# [Collected data entries]

Segment Open

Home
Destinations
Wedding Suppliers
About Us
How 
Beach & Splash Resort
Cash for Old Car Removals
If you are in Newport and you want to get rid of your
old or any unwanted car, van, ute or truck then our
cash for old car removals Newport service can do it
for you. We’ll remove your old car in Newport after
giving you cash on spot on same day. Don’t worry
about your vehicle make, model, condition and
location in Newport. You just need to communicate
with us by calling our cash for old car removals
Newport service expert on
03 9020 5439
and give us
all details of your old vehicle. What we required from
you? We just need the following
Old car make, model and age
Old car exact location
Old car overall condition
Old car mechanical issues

Segment Closed

Will you reproduce, word for word, the part of the rows above that opens with the very first line and closes with the line containing "old or any unwanted", including both of those lines?

# [Result below]
Home
Destinations
Wedding Suppliers
About Us
How 
Beach & Splash Resort
Cash for Old Car Removals
If you are in Newport and you want to get rid of your
old or any unwanted car, van, ute or truck then our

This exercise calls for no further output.